==== Provided information
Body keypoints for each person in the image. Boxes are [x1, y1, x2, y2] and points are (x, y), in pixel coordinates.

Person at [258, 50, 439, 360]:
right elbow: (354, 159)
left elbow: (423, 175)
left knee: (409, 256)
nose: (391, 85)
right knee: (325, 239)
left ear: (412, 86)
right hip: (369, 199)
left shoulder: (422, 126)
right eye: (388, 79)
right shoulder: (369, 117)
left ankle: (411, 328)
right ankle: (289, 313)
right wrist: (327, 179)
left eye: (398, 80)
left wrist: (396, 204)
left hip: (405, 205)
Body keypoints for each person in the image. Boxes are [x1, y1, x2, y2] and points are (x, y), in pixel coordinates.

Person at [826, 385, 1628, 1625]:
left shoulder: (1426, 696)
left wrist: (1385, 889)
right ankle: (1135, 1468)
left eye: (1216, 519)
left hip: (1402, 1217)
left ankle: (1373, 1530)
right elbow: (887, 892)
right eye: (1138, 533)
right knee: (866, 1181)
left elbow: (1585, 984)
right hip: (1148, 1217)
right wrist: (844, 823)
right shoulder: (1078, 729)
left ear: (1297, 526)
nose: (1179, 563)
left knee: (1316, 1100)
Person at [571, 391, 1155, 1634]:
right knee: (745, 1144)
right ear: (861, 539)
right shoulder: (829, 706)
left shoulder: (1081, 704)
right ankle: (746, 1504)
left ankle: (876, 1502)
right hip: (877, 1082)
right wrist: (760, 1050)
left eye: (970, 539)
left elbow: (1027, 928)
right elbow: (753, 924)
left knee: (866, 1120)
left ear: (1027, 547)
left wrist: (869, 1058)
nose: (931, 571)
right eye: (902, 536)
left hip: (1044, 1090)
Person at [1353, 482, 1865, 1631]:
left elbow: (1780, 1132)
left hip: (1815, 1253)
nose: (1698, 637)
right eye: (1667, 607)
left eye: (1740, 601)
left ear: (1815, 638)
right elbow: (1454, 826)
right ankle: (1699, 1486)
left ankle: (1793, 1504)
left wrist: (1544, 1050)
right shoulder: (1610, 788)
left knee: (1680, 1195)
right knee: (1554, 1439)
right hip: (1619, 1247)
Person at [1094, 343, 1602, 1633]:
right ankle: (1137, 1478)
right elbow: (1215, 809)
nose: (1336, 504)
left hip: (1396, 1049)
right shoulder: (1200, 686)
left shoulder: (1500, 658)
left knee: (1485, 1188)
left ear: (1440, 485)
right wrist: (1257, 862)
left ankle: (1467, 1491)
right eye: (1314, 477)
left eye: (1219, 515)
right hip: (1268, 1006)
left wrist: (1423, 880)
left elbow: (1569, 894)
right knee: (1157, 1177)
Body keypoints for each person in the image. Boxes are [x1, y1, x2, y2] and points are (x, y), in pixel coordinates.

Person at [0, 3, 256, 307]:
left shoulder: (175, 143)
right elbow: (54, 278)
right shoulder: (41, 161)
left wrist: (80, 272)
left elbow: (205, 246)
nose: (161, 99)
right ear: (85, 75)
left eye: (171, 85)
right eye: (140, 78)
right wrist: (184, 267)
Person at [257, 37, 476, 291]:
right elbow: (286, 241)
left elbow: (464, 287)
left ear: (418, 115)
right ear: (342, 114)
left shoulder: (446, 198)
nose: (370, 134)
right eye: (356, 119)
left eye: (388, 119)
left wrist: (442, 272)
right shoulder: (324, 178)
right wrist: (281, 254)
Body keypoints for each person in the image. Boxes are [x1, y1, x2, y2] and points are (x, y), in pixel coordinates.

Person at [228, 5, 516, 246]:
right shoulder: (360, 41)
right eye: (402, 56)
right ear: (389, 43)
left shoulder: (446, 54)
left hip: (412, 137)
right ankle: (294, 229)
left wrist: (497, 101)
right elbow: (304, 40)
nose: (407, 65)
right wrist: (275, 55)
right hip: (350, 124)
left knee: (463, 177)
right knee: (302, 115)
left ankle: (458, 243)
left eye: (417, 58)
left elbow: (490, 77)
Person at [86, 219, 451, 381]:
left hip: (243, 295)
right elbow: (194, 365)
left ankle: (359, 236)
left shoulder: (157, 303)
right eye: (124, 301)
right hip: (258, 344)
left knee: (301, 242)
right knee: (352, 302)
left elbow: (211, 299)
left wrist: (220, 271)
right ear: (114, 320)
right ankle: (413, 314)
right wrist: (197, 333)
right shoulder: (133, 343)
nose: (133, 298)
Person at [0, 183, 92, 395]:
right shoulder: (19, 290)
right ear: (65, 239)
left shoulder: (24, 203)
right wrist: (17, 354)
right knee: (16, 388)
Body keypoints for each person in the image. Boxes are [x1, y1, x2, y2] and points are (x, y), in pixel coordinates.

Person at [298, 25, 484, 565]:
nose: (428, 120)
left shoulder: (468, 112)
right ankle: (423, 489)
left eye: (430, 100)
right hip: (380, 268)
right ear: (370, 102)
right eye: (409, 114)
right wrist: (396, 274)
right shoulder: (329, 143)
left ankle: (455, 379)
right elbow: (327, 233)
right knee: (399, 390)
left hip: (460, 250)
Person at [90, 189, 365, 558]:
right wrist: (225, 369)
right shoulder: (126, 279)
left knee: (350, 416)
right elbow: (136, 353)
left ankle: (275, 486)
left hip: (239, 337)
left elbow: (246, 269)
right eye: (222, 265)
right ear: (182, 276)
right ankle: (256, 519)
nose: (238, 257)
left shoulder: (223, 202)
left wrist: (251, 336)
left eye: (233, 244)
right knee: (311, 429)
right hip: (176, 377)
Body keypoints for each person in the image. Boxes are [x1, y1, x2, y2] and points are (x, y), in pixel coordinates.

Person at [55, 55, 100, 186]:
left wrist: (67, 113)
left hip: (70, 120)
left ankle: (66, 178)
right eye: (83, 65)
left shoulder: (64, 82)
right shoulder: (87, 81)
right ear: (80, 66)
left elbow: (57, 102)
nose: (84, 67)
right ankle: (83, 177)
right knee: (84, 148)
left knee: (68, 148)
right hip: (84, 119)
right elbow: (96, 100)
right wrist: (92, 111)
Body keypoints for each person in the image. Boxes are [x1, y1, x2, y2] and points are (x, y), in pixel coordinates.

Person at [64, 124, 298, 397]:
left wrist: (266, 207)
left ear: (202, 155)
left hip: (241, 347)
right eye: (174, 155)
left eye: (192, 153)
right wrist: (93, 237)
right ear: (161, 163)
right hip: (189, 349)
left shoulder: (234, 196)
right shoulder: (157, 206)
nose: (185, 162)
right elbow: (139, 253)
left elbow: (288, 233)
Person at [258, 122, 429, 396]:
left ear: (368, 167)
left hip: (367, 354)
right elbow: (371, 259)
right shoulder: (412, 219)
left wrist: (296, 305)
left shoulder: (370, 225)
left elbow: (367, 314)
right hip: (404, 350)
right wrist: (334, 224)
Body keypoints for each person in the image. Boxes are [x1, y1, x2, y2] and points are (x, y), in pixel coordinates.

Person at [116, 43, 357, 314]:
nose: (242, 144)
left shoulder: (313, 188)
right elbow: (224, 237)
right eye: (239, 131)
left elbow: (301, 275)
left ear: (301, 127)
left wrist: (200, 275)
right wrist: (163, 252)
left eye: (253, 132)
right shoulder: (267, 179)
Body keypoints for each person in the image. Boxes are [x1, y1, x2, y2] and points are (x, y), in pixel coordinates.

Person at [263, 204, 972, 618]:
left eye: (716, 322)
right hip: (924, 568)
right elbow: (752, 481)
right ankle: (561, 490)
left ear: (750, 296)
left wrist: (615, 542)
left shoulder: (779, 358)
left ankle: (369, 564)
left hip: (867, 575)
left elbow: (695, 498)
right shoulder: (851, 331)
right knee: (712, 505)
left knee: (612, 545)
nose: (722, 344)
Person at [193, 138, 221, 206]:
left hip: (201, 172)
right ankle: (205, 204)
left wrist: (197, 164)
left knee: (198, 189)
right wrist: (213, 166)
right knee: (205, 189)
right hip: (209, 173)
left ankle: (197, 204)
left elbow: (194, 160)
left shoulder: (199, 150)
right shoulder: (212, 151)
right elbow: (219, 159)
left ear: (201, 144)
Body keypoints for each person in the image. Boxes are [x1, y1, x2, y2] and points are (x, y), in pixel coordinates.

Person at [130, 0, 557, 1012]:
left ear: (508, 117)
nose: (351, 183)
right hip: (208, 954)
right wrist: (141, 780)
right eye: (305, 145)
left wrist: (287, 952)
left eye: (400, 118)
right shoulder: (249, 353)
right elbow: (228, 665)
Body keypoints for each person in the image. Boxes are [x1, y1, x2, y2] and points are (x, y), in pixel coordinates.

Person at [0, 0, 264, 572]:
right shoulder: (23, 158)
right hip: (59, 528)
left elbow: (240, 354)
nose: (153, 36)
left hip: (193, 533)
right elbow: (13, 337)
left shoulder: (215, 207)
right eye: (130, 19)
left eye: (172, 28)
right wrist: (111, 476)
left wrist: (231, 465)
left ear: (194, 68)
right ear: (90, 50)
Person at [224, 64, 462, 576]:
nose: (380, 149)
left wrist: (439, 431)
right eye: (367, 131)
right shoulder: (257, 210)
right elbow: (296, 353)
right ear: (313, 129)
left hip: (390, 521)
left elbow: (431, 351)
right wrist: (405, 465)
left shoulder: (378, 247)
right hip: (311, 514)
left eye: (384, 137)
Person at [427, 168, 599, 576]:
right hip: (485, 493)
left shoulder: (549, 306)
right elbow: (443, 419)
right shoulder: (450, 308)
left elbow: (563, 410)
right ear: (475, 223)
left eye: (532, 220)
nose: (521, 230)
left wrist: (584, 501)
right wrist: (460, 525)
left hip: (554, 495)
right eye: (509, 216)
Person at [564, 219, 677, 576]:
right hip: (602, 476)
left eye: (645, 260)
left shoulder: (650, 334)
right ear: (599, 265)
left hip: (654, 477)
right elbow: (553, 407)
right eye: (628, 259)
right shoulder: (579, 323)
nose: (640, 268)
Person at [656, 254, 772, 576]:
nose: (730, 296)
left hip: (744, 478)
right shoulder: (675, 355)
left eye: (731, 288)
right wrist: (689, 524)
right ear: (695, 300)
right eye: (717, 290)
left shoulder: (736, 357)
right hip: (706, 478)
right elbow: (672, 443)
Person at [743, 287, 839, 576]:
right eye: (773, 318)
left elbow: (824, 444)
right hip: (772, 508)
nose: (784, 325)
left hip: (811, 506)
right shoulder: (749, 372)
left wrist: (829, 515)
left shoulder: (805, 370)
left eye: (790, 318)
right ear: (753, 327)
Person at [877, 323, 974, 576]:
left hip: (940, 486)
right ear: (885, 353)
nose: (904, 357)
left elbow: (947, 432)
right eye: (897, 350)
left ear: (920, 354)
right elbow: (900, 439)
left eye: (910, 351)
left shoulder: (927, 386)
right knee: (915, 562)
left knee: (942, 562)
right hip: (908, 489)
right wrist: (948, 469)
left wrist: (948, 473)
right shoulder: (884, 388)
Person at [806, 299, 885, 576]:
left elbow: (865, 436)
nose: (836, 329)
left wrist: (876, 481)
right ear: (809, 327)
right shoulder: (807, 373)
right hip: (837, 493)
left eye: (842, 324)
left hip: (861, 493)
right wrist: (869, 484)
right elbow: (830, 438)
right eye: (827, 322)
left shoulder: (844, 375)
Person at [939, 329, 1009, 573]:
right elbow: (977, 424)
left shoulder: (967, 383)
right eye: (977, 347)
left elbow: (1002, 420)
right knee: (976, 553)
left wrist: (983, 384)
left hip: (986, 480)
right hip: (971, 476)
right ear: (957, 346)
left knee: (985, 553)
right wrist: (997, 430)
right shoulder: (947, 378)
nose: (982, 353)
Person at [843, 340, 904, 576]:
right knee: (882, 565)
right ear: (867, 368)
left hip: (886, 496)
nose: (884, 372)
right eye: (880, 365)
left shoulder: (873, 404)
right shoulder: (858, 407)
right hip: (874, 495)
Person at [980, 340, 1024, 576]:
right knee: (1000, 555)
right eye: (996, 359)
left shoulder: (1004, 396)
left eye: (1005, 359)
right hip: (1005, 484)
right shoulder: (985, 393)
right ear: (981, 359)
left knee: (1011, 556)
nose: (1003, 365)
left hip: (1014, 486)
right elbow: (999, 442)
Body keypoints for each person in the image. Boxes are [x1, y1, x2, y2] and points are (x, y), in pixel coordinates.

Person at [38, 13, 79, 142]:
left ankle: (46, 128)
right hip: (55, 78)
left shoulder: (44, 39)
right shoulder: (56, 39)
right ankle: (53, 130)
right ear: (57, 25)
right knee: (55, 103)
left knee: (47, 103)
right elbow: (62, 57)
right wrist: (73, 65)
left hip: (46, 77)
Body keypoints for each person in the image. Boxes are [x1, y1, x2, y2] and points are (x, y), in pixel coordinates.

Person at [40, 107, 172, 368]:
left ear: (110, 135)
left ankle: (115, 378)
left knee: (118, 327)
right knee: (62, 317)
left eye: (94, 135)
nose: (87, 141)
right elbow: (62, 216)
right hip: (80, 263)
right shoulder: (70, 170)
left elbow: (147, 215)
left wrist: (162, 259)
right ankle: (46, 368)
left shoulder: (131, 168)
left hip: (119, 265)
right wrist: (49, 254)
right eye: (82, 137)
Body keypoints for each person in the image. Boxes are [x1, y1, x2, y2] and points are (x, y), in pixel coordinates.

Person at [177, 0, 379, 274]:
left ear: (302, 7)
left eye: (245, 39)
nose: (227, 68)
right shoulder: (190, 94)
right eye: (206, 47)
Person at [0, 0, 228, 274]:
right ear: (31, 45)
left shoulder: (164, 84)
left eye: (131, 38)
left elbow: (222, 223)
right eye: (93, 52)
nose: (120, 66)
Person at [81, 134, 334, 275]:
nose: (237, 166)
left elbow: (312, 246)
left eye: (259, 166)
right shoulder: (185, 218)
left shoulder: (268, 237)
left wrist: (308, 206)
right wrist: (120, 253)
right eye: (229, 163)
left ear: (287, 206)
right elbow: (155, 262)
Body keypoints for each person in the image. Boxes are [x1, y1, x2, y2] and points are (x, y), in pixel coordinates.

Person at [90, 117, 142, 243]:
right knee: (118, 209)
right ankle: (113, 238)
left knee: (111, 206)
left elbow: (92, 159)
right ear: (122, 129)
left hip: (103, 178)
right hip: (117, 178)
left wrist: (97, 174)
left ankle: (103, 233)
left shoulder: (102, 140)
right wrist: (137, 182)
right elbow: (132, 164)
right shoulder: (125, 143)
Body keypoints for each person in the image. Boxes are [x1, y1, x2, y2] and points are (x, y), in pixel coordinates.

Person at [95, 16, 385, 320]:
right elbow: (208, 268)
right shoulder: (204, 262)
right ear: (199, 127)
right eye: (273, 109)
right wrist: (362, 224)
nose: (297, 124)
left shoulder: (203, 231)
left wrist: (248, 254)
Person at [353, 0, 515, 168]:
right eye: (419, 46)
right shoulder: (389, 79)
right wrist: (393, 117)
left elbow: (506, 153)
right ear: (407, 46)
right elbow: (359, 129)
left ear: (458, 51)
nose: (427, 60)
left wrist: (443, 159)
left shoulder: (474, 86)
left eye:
========
Brief
Up to and including the line that contains "left ankle: (1373, 1530)", restate word for word every line of the entries, starting from the first.

Result for this task
Body keypoints for each person in the image. Boxes are [x1, y1, x2, y2] and points are (x, y), in pixel coordinates.

Person at [258, 50, 439, 360]:
right elbow: (354, 159)
left elbow: (423, 175)
left knee: (409, 256)
nose: (391, 85)
right knee: (325, 239)
left ear: (412, 86)
right hip: (369, 199)
left shoulder: (422, 126)
right eye: (388, 79)
right shoulder: (369, 117)
left ankle: (411, 328)
right ankle: (289, 313)
right wrist: (327, 179)
left eye: (398, 80)
left wrist: (396, 204)
left hip: (405, 205)
Body keypoints for each person in the image. Boxes are [x1, y1, x2, y2] and points are (x, y), in pixel coordinates.

Person at [826, 385, 1628, 1625]:
left shoulder: (1426, 696)
left wrist: (1385, 889)
right ankle: (1135, 1468)
left eye: (1216, 519)
left hip: (1402, 1217)
left ankle: (1373, 1530)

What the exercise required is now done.